Al Tahrir
- Type: Daily newspaper
- Founders: Ibrahim El Moellam; Ibrahim Eisaa;
- Editor-in-chief: Ibrahim Eissa
- Founded: 1 July 2011
- Ceased publication: September 2015
- Language: Classical Arabic
- Headquarters: Cairo
- Country: Egypt

= Al Tahrir (newspaper) =

Daily newspaper in Egypt (2011–2015)

Al Tahrir (التحرير) was a privately owned classical Arabic 18-page daily published in Cairo, Egypt. It was named after the Tahrir Square in Cairo which witnessed demonstrations in the 2011 protests. The daily was the second publication launched after "the revolution". The paper's print edition was closed in September 2015, and it became an online-publication. It ceased publication in August 2019.

==History and ownership==
The daily was launched in July 2011 following the ouster of Hosni Mubarak and was named after the Tahrir Square. It is the second daily started during the Egyptian Revolution of 2011.

One of its owners and board chairman was Ibrahim El Moellam, who also owns the independent Al Shorouk daily. Ibrahim Eissa was another cofounder and editor-in-chief of the daily.

Al Tahrir became an online-only publication in September 2015. It permanently folded in August 2019.

==Content and editors==
Al Tahrir was an 18-page daily. In July 2011, Ibrahim Mansour, the executive editor of the daily, argued that it primarily targets young readers, who "lost faith in the print media because it served the regime." Significant editors of the daily included Ibrahim Mansour, Belal Fadl, Omar Taher and Ahmed Esseily. Mahmoud Salem, who was a leading novelist, published weekly articles in the daily, the last of which contained criticisms over the Muslim Brotherhood in Egypt.

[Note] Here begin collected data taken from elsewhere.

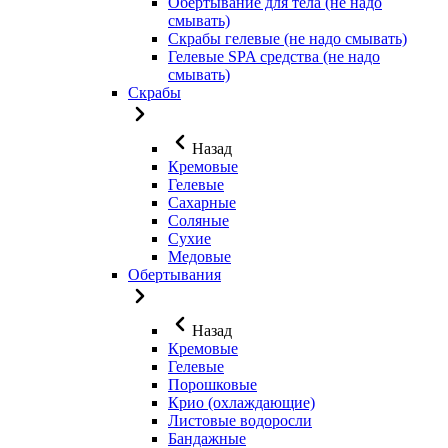
Обертывание для тела (не надо
смывать)
Скрабы гелевые (не надо смывать)
Гелевые SPA средства (не надо
смывать)
Скрабы
Назад
Кремовые
Гелевые
Сахарные
Соляные
Сухие
Медовые
Обертывания
Назад
Кремовые
Гелевые
Порошковые
Крио (охлаждающие)
Листовые водоросли
Бандажные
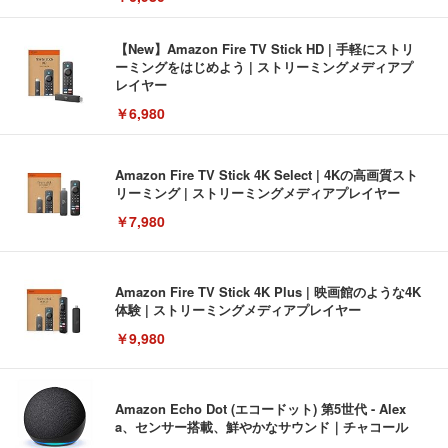
【New】Amazon Fire TV Stick HD | 手軽にストリ
ーミングをはじめよう | ストリーミングメディアプ
レイヤー
￥6,980
Amazon Fire TV Stick 4K Select | 4Kの高画質スト
リーミング | ストリーミングメディアプレイヤー
￥7,980
Amazon Fire TV Stick 4K Plus | 映画館のような4K
体験 | ストリーミングメディアプレイヤー
￥9,980
Amazon Echo Dot (エコードット) 第5世代 - Alex
a、センサー搭載、鮮やかなサウンド｜チャコール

Following the US President Barack Obama's description of the July 2013 events in Egypt as a "coup" the daily published an English message on its front page on 4 July, saying "It's a revolution .. not a coup."

==Political approach==
The first issue of the daily reported "it will be a replica of Al Dostour in terms of its opinionated content and sarcastic flourishes." The initial approach of the paper was "to represent the voice of the January 25 Revolution," which opposed the Mubarak regime. It tries to challenge authoritarianism and corruption and all the red lines Egypt's rulers try to draw around a free press. Following the election of Abdel Fattah Sisi as president of Egypt the headline of the paper was "Egypt is in joy".

===Controversy===
In August 2012, Al Tahrir and two other dailies, Al-Masry Al-Youm and Al Watan, blanked their columns, protesting the appointment of editors-in-chief by the Egyptian Shura Council. On 4 December 2012, Al Tahrir together with eleven papers and five TV channels went on strike for one day, protesting the draft constitution.